(Records Opens)
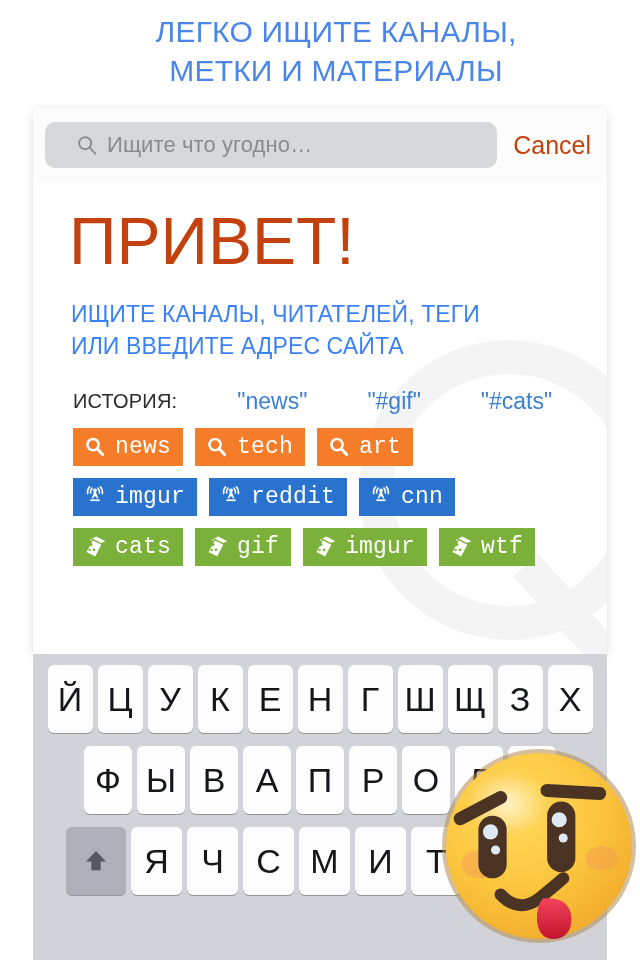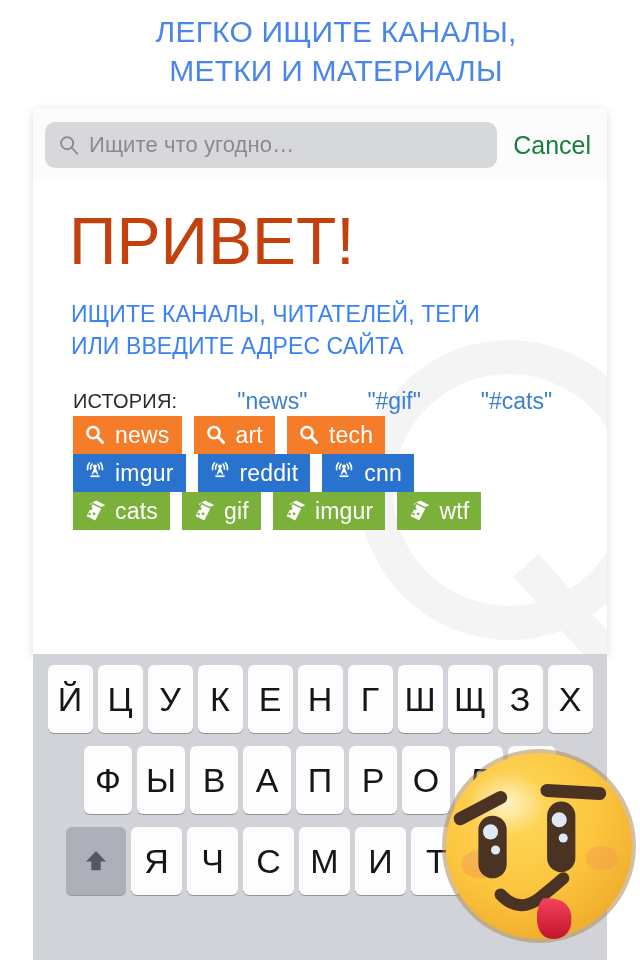--- a/index.html
+++ b/index.html
@@ -77,32 +77,32 @@
     background: #fcfcfc;
     z-index: 3;
   }
   #searchfield {
     flex: 1;
     height: 46px;
     background: #d7d8da;
     border-radius: 10px;
     display: flex;
     align-items: center;
-    padding-left: 13px;
+    padding-left: 31px;
     box-sizing: border-box;
   }
   #search-icon { width: 22px; height: 22px; flex: none; }
   #search-placeholder {
     margin-left: 9px;
     color: #8a8a8f;
     font-size: 22px;
     letter-spacing: 0.1px;
   }
   #cancel-button {
-    color: #15803d;
+    color: #c2410c;
     font-size: 25px;
     padding: 0 4px 0 16px;
     white-space: nowrap;
     cursor: pointer;
   }
 
   
   #cardbody {
     position: absolute;
     left: 0; top: 74px;
@@ -153,23 +153,24 @@
     display: flex;
     align-items: center;
     justify-content: center;
     cursor: pointer;
   }
   #history-clear svg { width: 15px; height: 15px; }
 
   
   .chip-row {
     margin-left: 40px;
-    margin-top: 0;
-    display: flex;
-    align-items: center;
+    margin-top: 12px;
+    display: flex;
+    align-items: center;
+    font-family: Liberation Mono, monospace;
   }
   .chip {
     height: 38px;
     display: flex;
     align-items: center;
     padding: 0 12px 0 10px;
     margin-right: 12px;
     color: #ffffff;
     font-size: 23px;
     letter-spacing: 0.2px;
@@ -292,30 +293,30 @@
             </span>
             <span>news</span>
           </div>
           <div class="chip search">
             <span class="glyph">
               <svg viewBox="0 0 24 24" width="24" height="24">
                 <circle cx="10" cy="9.6" r="5.6" fill="none" stroke="#fff" stroke-width="2.6"></circle>
                 <line x1="14.2" y1="13.8" x2="19.6" y2="19.6" stroke="#fff" stroke-width="3" stroke-linecap="round"></line>
               </svg>
             </span>
-            <span>art</span>
+            <span>tech</span>
           </div>
           <div class="chip search">
             <span class="glyph">
               <svg viewBox="0 0 24 24" width="24" height="24">
                 <circle cx="10" cy="9.6" r="5.6" fill="none" stroke="#fff" stroke-width="2.6"></circle>
                 <line x1="14.2" y1="13.8" x2="19.6" y2="19.6" stroke="#fff" stroke-width="3" stroke-linecap="round"></line>
               </svg>
             </span>
-            <span>tech</span>
+            <span>art</span>
           </div>
         </div>
         <div class="chip-row">
           <div class="chip channel">
             <span class="glyph">
               <svg viewBox="0 0 24 24" width="24" height="24">
                 <path d="M8.6 13.6 L12 4.6 L15.4 13.6 L13.9 13.6 L13.2 11.6 L10.8 11.6 L10.1 13.6 Z" fill="#fff"></path>
                 <rect x="7.4" y="14.4" width="9.2" height="1.7" fill="#fff"></rect>
                 <circle cx="12" cy="5.3" r="1.9" fill="#fff"></circle>
                 <path d="M7.6 7.8 A5.6 5.6 0 0 1 9.0 3.2" fill="none" stroke="#fff" stroke-width="1.7" stroke-linecap="round"></path>

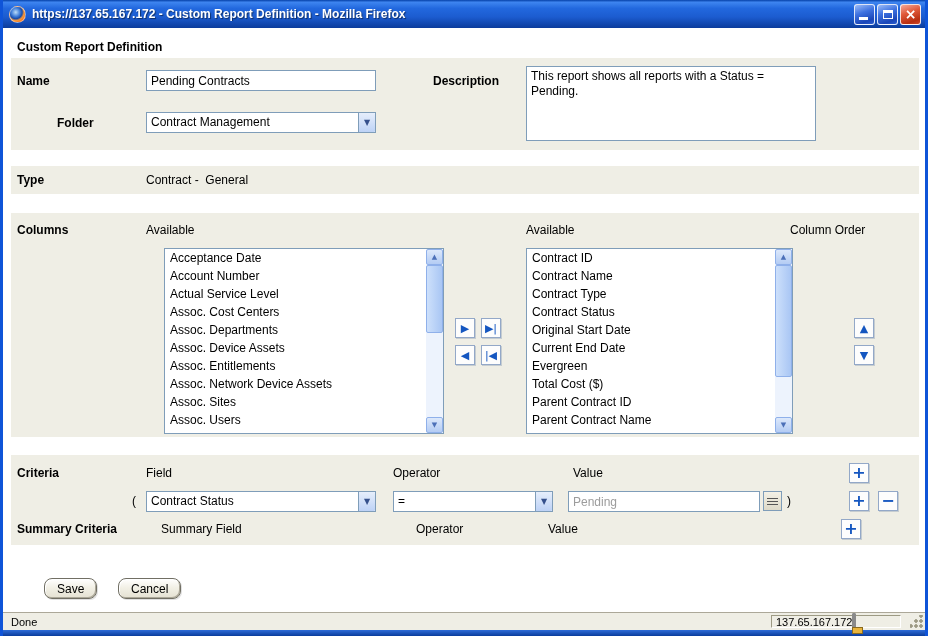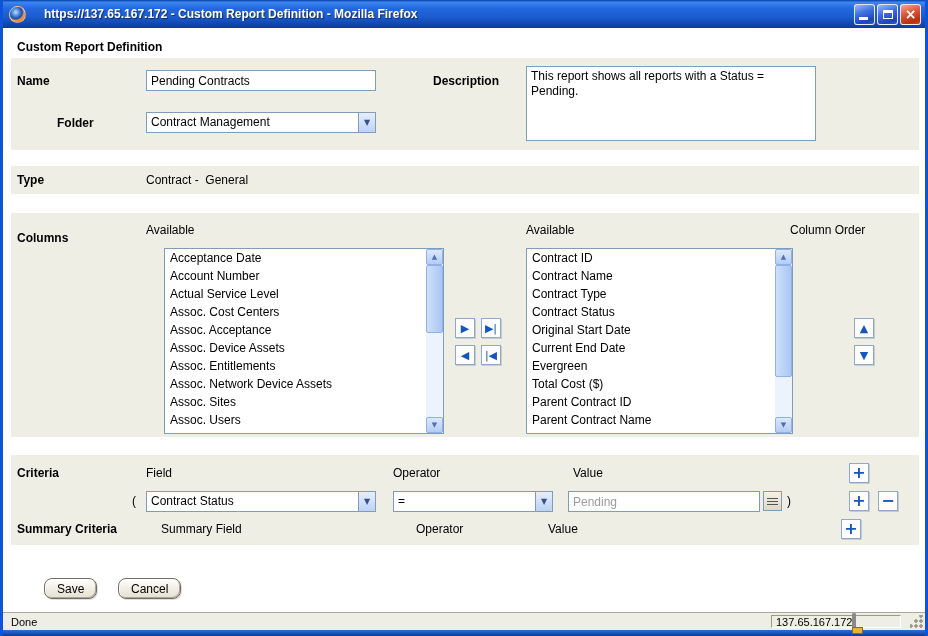--- a/index.html
+++ b/index.html
@@ -11,21 +11,21 @@
   }
   .window {
     width:928px; height:636px;
     border-left:3px solid #0F54D8; border-right:3px solid #0F54D8;
     display:flex; flex-direction:column; background:#fff;
   }
   
   .titlebar {
     height:28px; flex:0 0 28px;
     background:linear-gradient(to bottom,#0540A8 0%,#3E85F0 8%,#2268DE 30%,#1C5CD0 60%,#0B3C9C 100%);
-    display:flex; align-items:center; padding:0 4px 0 6px;gap:12px;
+    display:flex; align-items:center; padding:0 4px 0 6px;
   }
   .ff-icon {
     width:17px; height:17px; border-radius:50%; flex:0 0 17px;
     background:radial-gradient(circle at 38% 35%, #BBDCF8 0%, #3E7CD8 32%, #1A4CA8 48%, #F89838 62%, #E85A0C 85%, #B83C08 100%);
     border:1px solid rgba(255,255,255,.5);
   }
   .title-text {
     color:#fff; font-weight:bold; font-size:12px; margin-left:6px; flex:1;
     white-space:nowrap; overflow:hidden; text-shadow:1px 1px 1px rgba(0,0,0,.5);
   }
@@ -165,32 +165,32 @@
 
     <div class="abs blabel lab" style="left:14px; top:88px;padding-left:40px;">Folder</div>
     <div class="combo" style="left:143px; top:84px; width:230px; height:21px;">
       <span class="combo-text">Contract Management</span>
       <span class="combo-arrow">▼</span>
     </div>
 
     <div class="abs blabel lab" style="left:14px; top:145px;">Type</div>
     <div class="abs lab" style="left:143px; top:145px; white-space:pre;">Contract -  General</div>
 
-    <div class="abs blabel lab" style="left:14px; top:195px;margin-top:8px;">Columns</div>
+    <div class="abs blabel lab" style="left:14px; top:195px;">Columns</div>
     <div class="abs lab" style="left:143px; top:195px;">Available</div>
     <div class="abs lab" style="left:523px; top:195px;">Available</div>
     <div class="abs lab" style="left:787px; top:195px;">Column Order</div>
 
     <div class="listbox" style="left:161px; top:220px; width:280px; height:186px;">
       <div class="list-items">
           <div class="list-item">Acceptance Date</div>
           <div class="list-item">Account Number</div>
           <div class="list-item">Actual Service Level</div>
           <div class="list-item">Assoc. Cost Centers</div>
-          <div class="list-item">Assoc. Acceptance</div>
+          <div class="list-item">Assoc. Departments</div>
           <div class="list-item">Assoc. Device Assets</div>
           <div class="list-item">Assoc. Entitlements</div>
           <div class="list-item">Assoc. Network Device Assets</div>
           <div class="list-item">Assoc. Sites</div>
           <div class="list-item">Assoc. Users</div>
         </div>
       <div class="vscroll">
         <div class="sb-btn">▲</div>
         <div class="sb-track">
             <div class="sb-thumb" style="height:68px;"></div>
(Records Closes)
Transcribe every entry word for word, but omit the pictures.

--- a/index.html
+++ b/index.html
@@ -77,32 +77,32 @@
     background: #fcfcfc;
     z-index: 3;
   }
   #searchfield {
     flex: 1;
     height: 46px;
     background: #d7d8da;
     border-radius: 10px;
     display: flex;
     align-items: center;
-    padding-left: 13px;
+    padding-left: 31px;
     box-sizing: border-box;
   }
   #search-icon { width: 22px; height: 22px; flex: none; }
   #search-placeholder {
     margin-left: 9px;
     color: #8a8a8f;
     font-size: 22px;
     letter-spacing: 0.1px;
   }
   #cancel-button {
-    color: #15803d;
+    color: #c2410c;
     font-size: 25px;
     padding: 0 4px 0 16px;
     white-space: nowrap;
     cursor: pointer;
   }
 
   
   #cardbody {
     position: absolute;
     left: 0; top: 74px;
@@ -153,23 +153,24 @@
     display: flex;
     align-items: center;
     justify-content: center;
     cursor: pointer;
   }
   #history-clear svg { width: 15px; height: 15px; }
 
   
   .chip-row {
     margin-left: 40px;
-    margin-top: 0;
-    display: flex;
-    align-items: center;
+    margin-top: 12px;
+    display: flex;
+    align-items: center;
+    font-family: Liberation Mono, monospace;
   }
   .chip {
     height: 38px;
     display: flex;
     align-items: center;
     padding: 0 12px 0 10px;
     margin-right: 12px;
     color: #ffffff;
     font-size: 23px;
     letter-spacing: 0.2px;
@@ -292,30 +293,30 @@
             </span>
             <span>news</span>
           </div>
           <div class="chip search">
             <span class="glyph">
               <svg viewBox="0 0 24 24" width="24" height="24">
                 <circle cx="10" cy="9.6" r="5.6" fill="none" stroke="#fff" stroke-width="2.6"></circle>
                 <line x1="14.2" y1="13.8" x2="19.6" y2="19.6" stroke="#fff" stroke-width="3" stroke-linecap="round"></line>
               </svg>
             </span>
-            <span>art</span>
+            <span>tech</span>
           </div>
           <div class="chip search">
             <span class="glyph">
               <svg viewBox="0 0 24 24" width="24" height="24">
                 <circle cx="10" cy="9.6" r="5.6" fill="none" stroke="#fff" stroke-width="2.6"></circle>
                 <line x1="14.2" y1="13.8" x2="19.6" y2="19.6" stroke="#fff" stroke-width="3" stroke-linecap="round"></line>
               </svg>
             </span>
-            <span>tech</span>
+            <span>art</span>
           </div>
         </div>
         <div class="chip-row">
           <div class="chip channel">
             <span class="glyph">
               <svg viewBox="0 0 24 24" width="24" height="24">
                 <path d="M8.6 13.6 L12 4.6 L15.4 13.6 L13.9 13.6 L13.2 11.6 L10.8 11.6 L10.1 13.6 Z" fill="#fff"></path>
                 <rect x="7.4" y="14.4" width="9.2" height="1.7" fill="#fff"></rect>
                 <circle cx="12" cy="5.3" r="1.9" fill="#fff"></circle>
                 <path d="M7.6 7.8 A5.6 5.6 0 0 1 9.0 3.2" fill="none" stroke="#fff" stroke-width="1.7" stroke-linecap="round"></path>

--- a/index.html
+++ b/index.html
@@ -11,21 +11,21 @@
   }
   .window {
     width:928px; height:636px;
     border-left:3px solid #0F54D8; border-right:3px solid #0F54D8;
     display:flex; flex-direction:column; background:#fff;
   }
   
   .titlebar {
     height:28px; flex:0 0 28px;
     background:linear-gradient(to bottom,#0540A8 0%,#3E85F0 8%,#2268DE 30%,#1C5CD0 60%,#0B3C9C 100%);
-    display:flex; align-items:center; padding:0 4px 0 6px;gap:12px;
+    display:flex; align-items:center; padding:0 4px 0 6px;
   }
   .ff-icon {
     width:17px; height:17px; border-radius:50%; flex:0 0 17px;
     background:radial-gradient(circle at 38% 35%, #BBDCF8 0%, #3E7CD8 32%, #1A4CA8 48%, #F89838 62%, #E85A0C 85%, #B83C08 100%);
     border:1px solid rgba(255,255,255,.5);
   }
   .title-text {
     color:#fff; font-weight:bold; font-size:12px; margin-left:6px; flex:1;
     white-space:nowrap; overflow:hidden; text-shadow:1px 1px 1px rgba(0,0,0,.5);
   }
@@ -165,32 +165,32 @@
 
     <div class="abs blabel lab" style="left:14px; top:88px;padding-left:40px;">Folder</div>
     <div class="combo" style="left:143px; top:84px; width:230px; height:21px;">
       <span class="combo-text">Contract Management</span>
       <span class="combo-arrow">▼</span>
     </div>
 
     <div class="abs blabel lab" style="left:14px; top:145px;">Type</div>
     <div class="abs lab" style="left:143px; top:145px; white-space:pre;">Contract -  General</div>
 
-    <div class="abs blabel lab" style="left:14px; top:195px;margin-top:8px;">Columns</div>
+    <div class="abs blabel lab" style="left:14px; top:195px;">Columns</div>
     <div class="abs lab" style="left:143px; top:195px;">Available</div>
     <div class="abs lab" style="left:523px; top:195px;">Available</div>
     <div class="abs lab" style="left:787px; top:195px;">Column Order</div>
 
     <div class="listbox" style="left:161px; top:220px; width:280px; height:186px;">
       <div class="list-items">
           <div class="list-item">Acceptance Date</div>
           <div class="list-item">Account Number</div>
           <div class="list-item">Actual Service Level</div>
           <div class="list-item">Assoc. Cost Centers</div>
-          <div class="list-item">Assoc. Acceptance</div>
+          <div class="list-item">Assoc. Departments</div>
           <div class="list-item">Assoc. Device Assets</div>
           <div class="list-item">Assoc. Entitlements</div>
           <div class="list-item">Assoc. Network Device Assets</div>
           <div class="list-item">Assoc. Sites</div>
           <div class="list-item">Assoc. Users</div>
         </div>
       <div class="vscroll">
         <div class="sb-btn">▲</div>
         <div class="sb-track">
             <div class="sb-thumb" style="height:68px;"></div>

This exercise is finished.